I loved Robert Kennedy. My elder cousins who had spent summers working on the farm were in Vietnam and Bobby talked about bringing them home. Greed and selfishness were absent from his appeal, and a lot of other Hoosiers must have seen the altruism that I did. On May 7, Kennedy won the Indiana primary, the only Kennedy who has ever won an election in Indiana.
On June 5, my mother came to my bedroom in the early morning darkness and sat on the edge of the bed. Sensing a presence in the room, I opened my eyes and gazed into the face of a woman whose expression suggested some bad news. “Jay,” she said softly, “Robert Kennedy was shot last night in California.

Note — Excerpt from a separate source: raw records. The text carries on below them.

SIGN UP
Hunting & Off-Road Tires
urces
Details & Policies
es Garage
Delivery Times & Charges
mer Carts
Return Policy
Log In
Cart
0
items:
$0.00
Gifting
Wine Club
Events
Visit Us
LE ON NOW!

Things are not good and the doctors don’t think he’s going to live.” I turned my head, refusing to let her see me cry.
During the funeral I took my portable radio to the top of the haymow so that I could get a signal strong enough to hear the service at St. Patrick’s Cathedral—”a good and decent man who saw wrong and tried to right it, saw suffering and tried to heal it, saw war and tried to stop it.”

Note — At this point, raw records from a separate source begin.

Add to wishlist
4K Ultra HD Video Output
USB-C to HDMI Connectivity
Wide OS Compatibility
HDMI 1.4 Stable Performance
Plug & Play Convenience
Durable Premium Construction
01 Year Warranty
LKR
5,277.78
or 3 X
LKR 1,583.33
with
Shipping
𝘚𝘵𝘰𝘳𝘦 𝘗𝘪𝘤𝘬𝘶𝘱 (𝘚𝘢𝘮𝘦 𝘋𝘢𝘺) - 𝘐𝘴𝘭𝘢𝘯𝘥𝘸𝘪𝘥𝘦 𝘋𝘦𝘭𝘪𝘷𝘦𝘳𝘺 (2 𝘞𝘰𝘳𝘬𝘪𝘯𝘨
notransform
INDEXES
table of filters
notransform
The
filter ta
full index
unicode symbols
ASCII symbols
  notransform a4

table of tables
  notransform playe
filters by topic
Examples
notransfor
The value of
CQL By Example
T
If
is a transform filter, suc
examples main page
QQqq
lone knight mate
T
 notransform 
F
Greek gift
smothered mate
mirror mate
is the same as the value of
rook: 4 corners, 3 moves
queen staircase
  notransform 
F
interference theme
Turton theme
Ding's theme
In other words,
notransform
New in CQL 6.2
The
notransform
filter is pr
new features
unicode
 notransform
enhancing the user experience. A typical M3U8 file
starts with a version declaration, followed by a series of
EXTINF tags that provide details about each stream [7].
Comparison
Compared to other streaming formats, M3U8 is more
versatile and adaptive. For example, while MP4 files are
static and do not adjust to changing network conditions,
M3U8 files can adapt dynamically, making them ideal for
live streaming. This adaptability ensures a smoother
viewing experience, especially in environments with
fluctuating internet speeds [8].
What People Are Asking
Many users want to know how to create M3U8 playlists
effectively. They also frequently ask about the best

In my 30 years as a political consultant, I’ve never had a client like Robert Kennedy. I’ve not seen a man like him since, nor has anyone else.
Robert Kennedy had no way of knowing that his speech to that crowd in Indianapolis would forever alter the life, the career and the destiny of that farm boy watching television 100 miles from where he stood; a young man who in that moment saw the power of words change the destiny of a city and the course of history; a boy who would soon realize he would never be content to live the life of a farmer; that he had to be on or near the great stage of discourse and democracy.
Kennedy’s speech forever changed Indianapolis. It also spawned the life-long career of a speaker, wordsmith, speechwriter, communications coach to public figures. I shall forever be grateful to the man who helped me discover my passion and the reason I was born.